IBM wasted a Platinum sponsorship by sending some engineers to talk about “System T”, IBM’s text mining application, with passing references to Spark.  Although IBM Infosphere BigInsights is a certified Spark distribution, IBM appears uncommitted to Spark; the lack of executive presence at the Summit stood out in sharp contrast to Cloudera and MapR.

Silver sponsors Hortonworks and Pivotal hosted tables in the vendor area, but did not present anything.

Neuroscientist Jeremy Freeman, back by popular demand from the 2013 Spark Summit, presented latest developments in his team’s research into animal brains using Spark as an analytics platform.  Freeman’s presentations are among the best demonstrations of applied analytics that I’ve seen in any forum.

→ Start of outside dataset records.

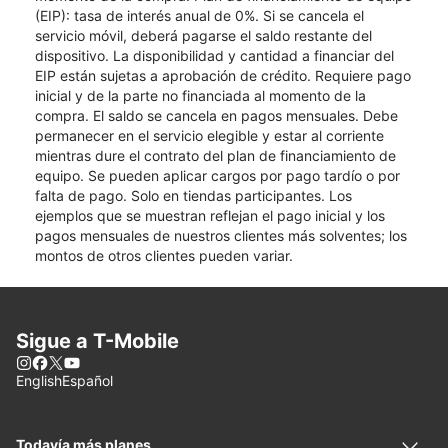
(EIP): tasa de interés anual de 0%. Si se cancela el
servicio móvil, deberá pagarse el saldo restante del
dispositivo. La disponibilidad y cantidad a financiar del
EIP están sujetas a aprobación de crédito. Requiere pago
inicial y de la parte no financiada al momento de la
compra. El saldo se cancela en pagos mensuales. Debe
permanecer en el servicio elegible y estar al corriente
mientras dure el contrato del plan de financiamiento de
equipo. Se pueden aplicar cargos por pago tardío o por
falta de pago. Solo en tiendas participantes. Los
ejemplos que se muestran reflejan el pago inicial y los
pagos mensuales de nuestros clientes más solventes; los
montos de otros clientes pueden variar.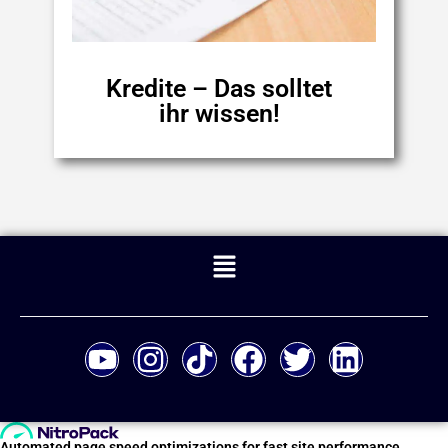
Kredite – Das solltet
ihr wissen!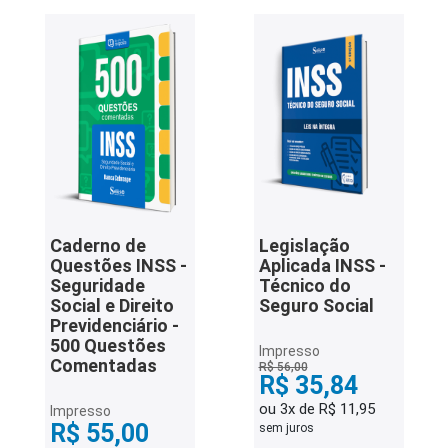
Caderno de
Legislação
Questões INSS -
Aplicada INSS -
Seguridade
Técnico do
Social e Direito
Seguro Social
Previdenciário -
500 Questões
Impresso
Comentadas
R$ 56,00
R$ 35,84
ou 3x de R$ 11,95
Impresso
R$ 55,00
sem juros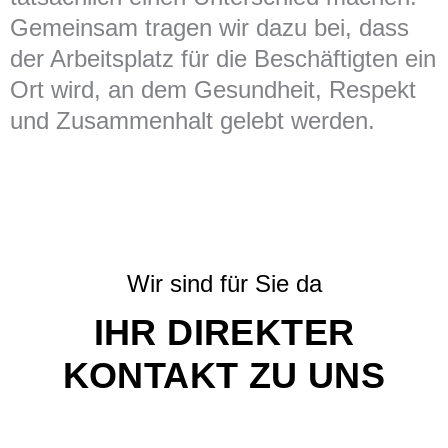
Gemeinsam tragen wir dazu bei, dass
der Arbeitsplatz für die Beschäftigten ein
Ort wird, an dem Gesundheit, Respekt
und Zusammenhalt gelebt werden.
Wir sind für Sie da
IHR DIREKTER
KONTAKT ZU UNS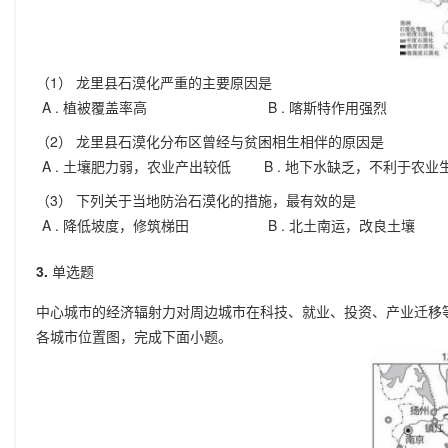
（1） 龙里县石漠化严重的主要原因是
A .
植被覆盖率高
B .
喀斯特作用强烈
（2） 龙里县石漠化分布区曾经与贫困相生相伴的原因是
A .
土壤肥力弱，农业产出较低
B .
地下水缺乏，不利于农业
（3） 下列关于当地防治石漠化的措施，最有效的是
A .
降低坡度，修筑梯田
B .
北土南运，改良土壤
3.
单选题
中心城市的经济辐射力对周边城市在科技、就业、投资、产业迁移等
各城市位置图，完成下面小题。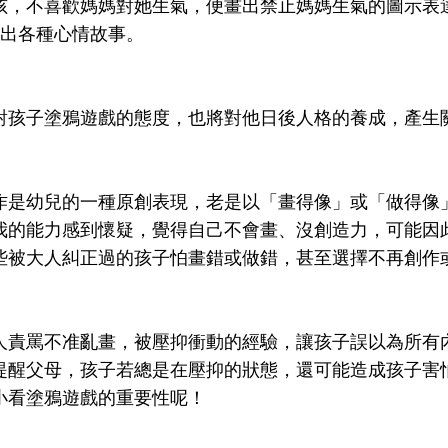
孩，不喜歡媽媽對她生氣，便畫出禁止媽媽生氣的圖示表
說出各種心情故事。
對孩子塗鴉遊戲的態度，也將對他日後人格的養成，產生
作是幼兒的一種原創表現，老是以「畫得像」或「做得像
我的能力感到懷疑，覺得自己不會畫、沒創造力，可能因
些被大人糾正過的孩子怕畫錯或做錯，甚至選擇不再創作
人責罵不准亂畫，被壓抑衝動的經驗，讓孩子誤以為所有
提醒父母，孩子若總是在壓抑的狀態，還可能造成孩子害
小看塗鴉遊戲的重要性呢！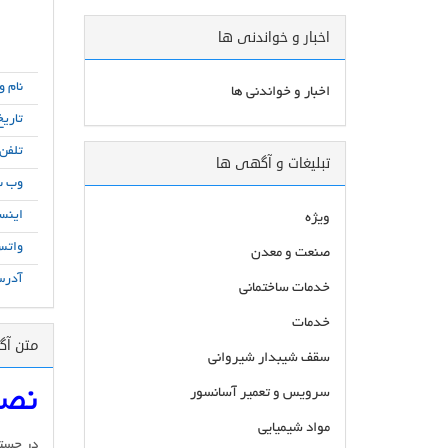
اخبار و خواندنی ها
نام و
اخبار و خواندنی ها
تاریخ
تلفن
تبلیغات و آگهی ها
وب س
اینست
ویژه
واتس
صنعت و معدن
آدرس
خدمات ساختمانی
خدمات
متن آ
سقف شیبدار شیروانی
نصا
سرویس و تعمیر آسانسور
مواد شیمیایی
در جستج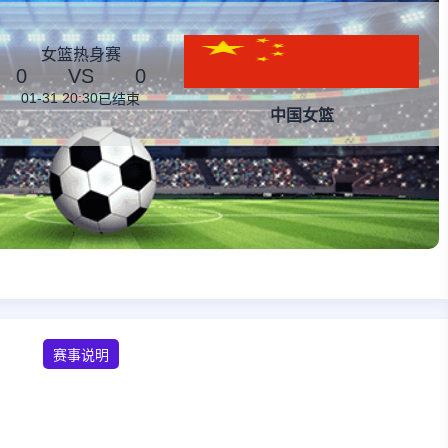
女篮热身赛
0
VS
0
01-31 20:30
已结束
中国女篮
赛事说明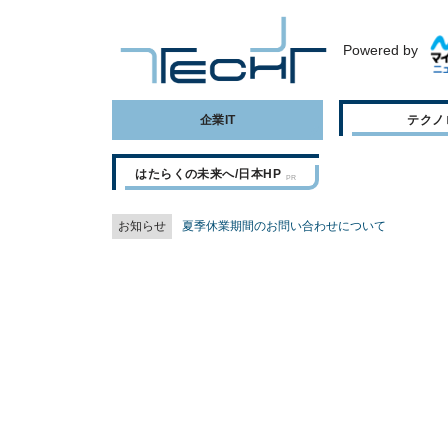
Powered by
企業IT
テクノ
はたらくの未来へ/日本HP
お知らせ
夏季休業期間のお問い合わせについて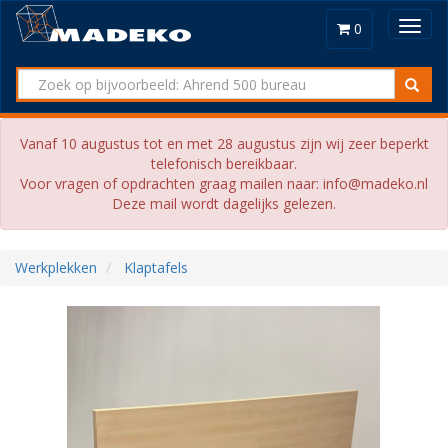
Toggl
0
navig
Vanaf 10 augustus tot en met 28 augustus zijn wij zeer beperkt
telefonisch bereikbaar.
Voor vragen of opdrachten graag mailen naar: info@madeko.nl
Deze mail wordt dagelijks gelezen.
Werkplekken
Klaptafels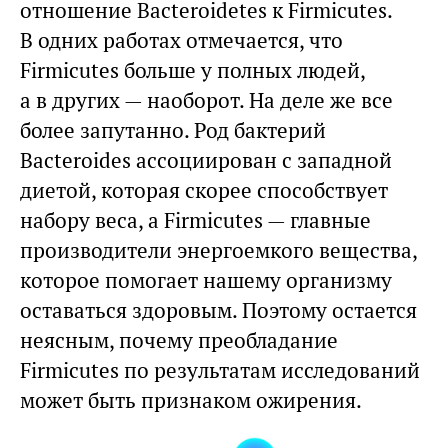
отношение Bacteroidetes к Firmicutes.
В одних работах отмечается, что
Firmicutes больше у полных людей,
а в других — наоборот. На деле же все
более запутанно. Род бактерий
Bacteroides ассоциирован с западной
диетой, которая скорее способствует
набору веса, а Firmicutes — главные
производители энергоемкого вещества,
которое помогает нашему организму
оставаться здоровым. Поэтому остается
неясным, почему преобладание
Firmicutes по результатам исследований
может быть признаком ожирения.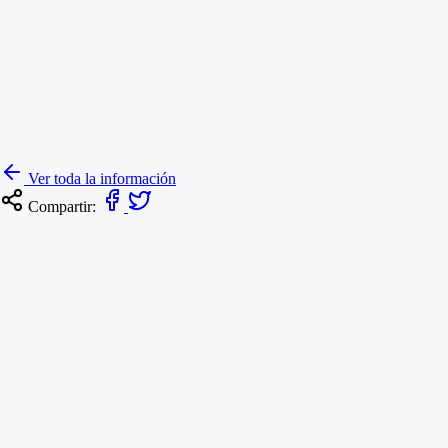
Políticas de Riesgos 2022
Ver toda la información
Compartir:
Resoluciones
RESOLUCIÓN NO. 237 DEL 3 DE AGOSTO DE 2026
ANIVERSARIO FUNDACIÓN DE TUNJA
4 de agosto de 2026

A number of vendors in the Spark ecosystem delivered presentations showing how their applications leverage Spark, including:

The most significant change from the 2013 Spark Summit is the number of reported production users for Spark.  While the December conference focused on Spark’s potential, I counted several dozen production users among the presentations I attended.

Also among the sellout crowd: a SAS executive checking to see if there is anything to this open source and vendor-neutral stuff.  Apparently, he did not get Jim Goodnight’s message that “Big Data is hype manufactured by media“.